We had an issue with a node running out of space so we failed it out of the cluster and started a rebalance. The rebalance ran for a while but now appears to be stalled. The Rebalance Progress of each Server Node stats of Total number of keys to be transferred and Estimated number of keys transferred have stopped changing and it’s been quite a while since they moved.
What is the best action to take to prove the rebalance is stalled? Is there a log file or other counters we should be looking at to ensure the rebalance is moving?
If it is stalled, what is the best action to take to get it moving again? Stop then start the rebalance?
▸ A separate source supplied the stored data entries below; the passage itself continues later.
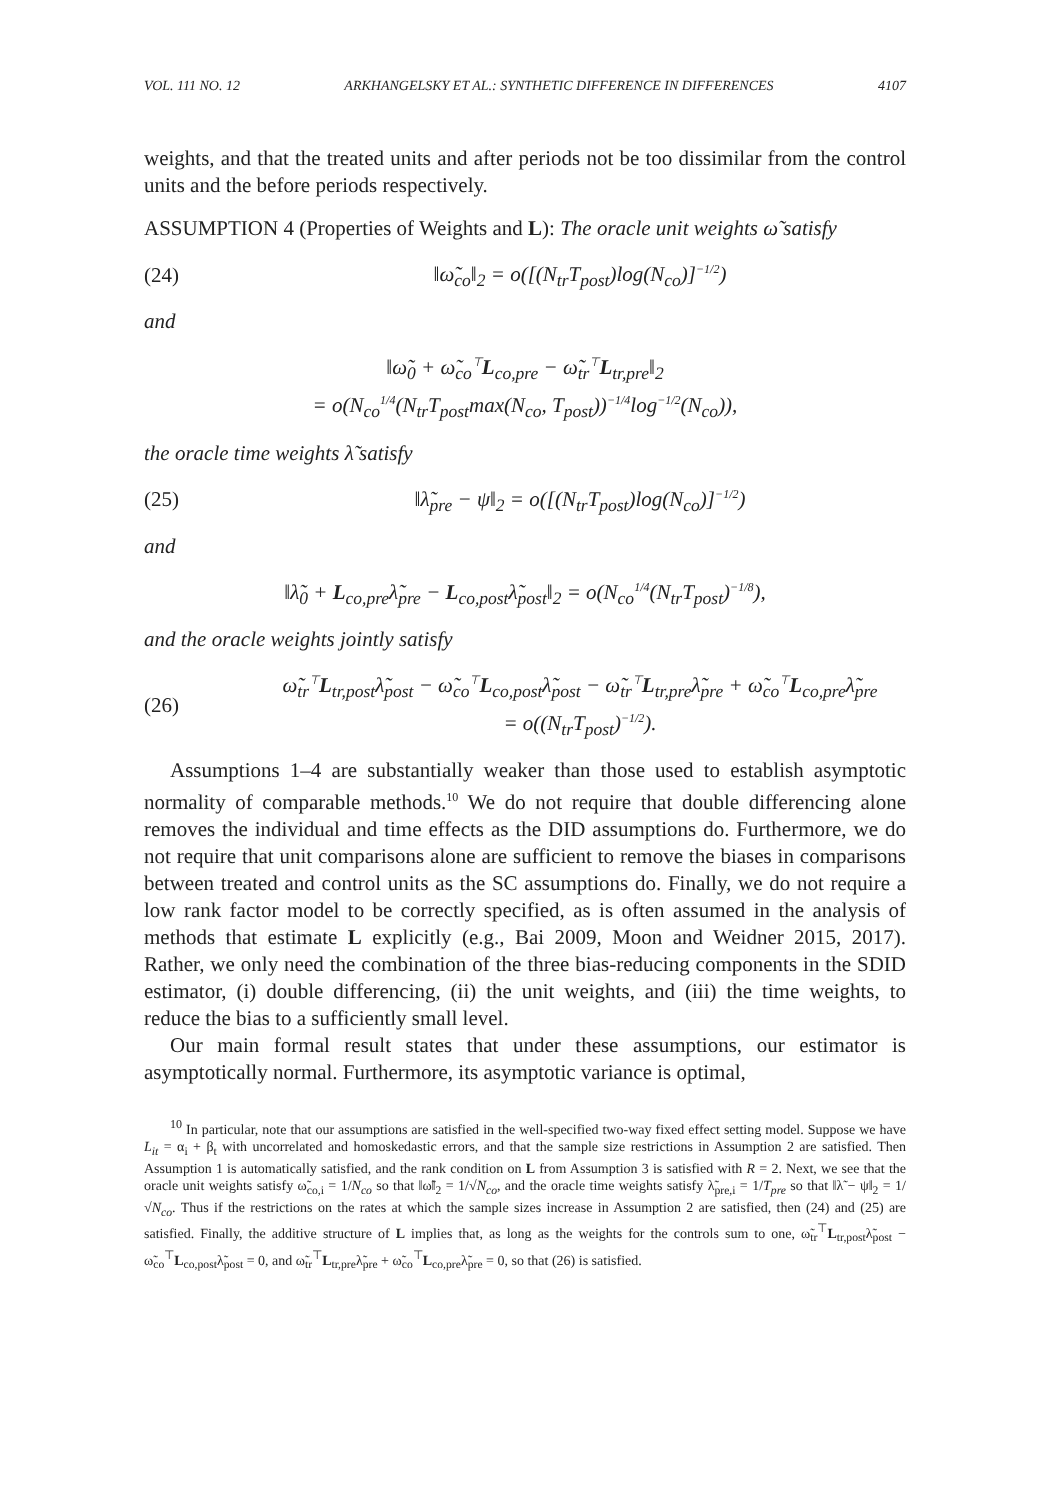VOL. 111 NO. 12 ARKHANGELSKY ET AL.: SYNTHETIC DIFFERENCE IN DIFFERENCES 4107
weights, and that the treated units and after periods not be too dissimilar from the control units and the before periods respectively.
ASSUMPTION 4 (Properties of Weights and L): The oracle unit weights ω̃ satisfy
(24) ‖ω̃<sub>co</sub>‖<sub>2</sub> = o([(N<sub>tr</sub>T<sub>post</sub>)log(N<sub>co</sub>)]<sup>−1/2</sup>)
and
‖ω̃<sub>0</sub> + ω̃<sub>co</sub><sup>⊤</sup>L<sub>co,pre</sub> − ω̃<sub>tr</sub><sup>⊤</sup>L<sub>tr,pre</sub>‖<sub>2</sub>
= o(N<sub>co</sub><sup>1/4</sup>(N<sub>tr</sub>T<sub>post</sub>max(N<sub>co</sub>, T<sub>post</sub>))<sup>−1/4</sup>log<sup>−1/2</sup>(N<sub>co</sub>)),
the oracle time weights λ̃ satisfy
(25) ‖λ̃<sub>pre</sub> − ψ‖<sub>2</sub> = o([(N<sub>tr</sub>T<sub>post</sub>)log(N<sub>co</sub>)]<sup>−1/2</sup>)
and
‖λ̃<sub>0</sub> + L<sub>co,pre</sub>λ̃<sub>pre</sub> − L<sub>co,post</sub>λ̃<sub>post</sub>‖<sub>2</sub> = o(N<sub>co</sub><sup>1/4</sup>(N<sub>tr</sub>T<sub>post</sub>)<sup>−1/8</sup>),
and the oracle weights jointly satisfy
(26) ω̃<sub>tr</sub><sup>⊤</sup>L<sub>tr,post</sub>λ̃<sub>post</sub> − ω̃<sub>co</sub><sup>⊤</sup>L<sub>co,post</sub>λ̃<sub>post</sub> − ω̃<sub>tr</sub><sup>⊤</sup>L<sub>tr,pre</sub>λ̃<sub>pre</sub> + ω̃<sub>co</sub><sup>⊤</sup>L<sub>co,pre</sub>λ̃<sub>pre</sub>
= o((N<sub>tr</sub>T<sub>post</sub>)<sup>−1/2</sup>).
Assumptions 1–4 are substantially weaker than those used to establish asymptotic normality of comparable methods.<sup>10</sup> We do not require that double differencing alone removes the individual and time effects as the DID assumptions do. Furthermore, we do not require that unit comparisons alone are sufficient to remove the biases in comparisons between treated and control units as the SC assumptions do. Finally, we do not require a low rank factor model to be correctly specified, as is often assumed in the analysis of methods that estimate L explicitly (e.g., Bai 2009, Moon and Weidner 2015, 2017). Rather, we only need the combination of the three bias-reducing components in the SDID estimator, (i) double differencing, (ii) the unit weights, and (iii) the time weights, to reduce the bias to a sufficiently small level.
Our main formal result states that under these assumptions, our estimator is asymptotically normal. Furthermore, its asymptotic variance is optimal,
<sup>10</sup> In particular, note that our assumptions are satisfied in the well-specified two-way fixed effect setting model. Suppose we have L<sub>it</sub> = α<sub>i</sub> + β<sub>t</sub> with uncorrelated and homoskedastic errors, and that the sample size restrictions in Assumption 2 are satisfied. Then Assumption 1 is automatically satisfied, and the rank condition on L from Assumption 3 is satisfied with R = 2. Next, we see that the oracle unit weights satisfy ω̃<sub>co,i</sub> = 1/N<sub>co</sub> so that ‖ω̃‖<sub>2</sub> = 1/√N<sub>co</sub>, and the oracle time weights satisfy λ̃<sub>pre,i</sub> = 1/T<sub>pre</sub> so that ‖λ̃ − ψ‖<sub>2</sub> = 1/√N<sub>co</sub>. Thus if the restrictions on the rates at which the sample sizes increase in Assumption 2 are satisfied, then (24) and (25) are satisfied. Finally, the additive structure of L implies that, as long as the weights for the controls sum to one, ω̃<sub>tr</sub><sup>⊤</sup>L<sub>tr,post</sub>λ̃<sub>post</sub> − ω̃<sub>co</sub><sup>⊤</sup>L<sub>co,post</sub>λ̃<sub>post</sub> = 0, and ω̃<sub>tr</sub><sup>⊤</sup>L<sub>tr,pre</sub>λ̃<sub>pre</sub> + ω̃<sub>co</sub><sup>⊤</sup>L<sub>co,pre</sub>λ̃<sub>pre</sub> = 0, so that (26) is satisfied.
@radleta there are couple of things that you could do here:
Stop rebalanace, wait for sometime and start it again
Are there any indexes or views defined in your setup? if so, you might want to look at their statistics (Bucket -> statistics) as well - sometimes compaction of views can stall rebalance progress
If there is a rebalance failure, generally it shows up in the UI logs -> if not, you can do a cbcollect on your cluster and then look at diag.log to see when the rebalance started and what happened exactly with timestamp comparisons
@aruns1987 Thanks for the suggestions and taking the time to respond.
We ended up having to build a second cluster and migrating the data to it then flushing the buckets to get it to finish. It appeared specific buckets had been corrupted preventing the rebalance from finishing.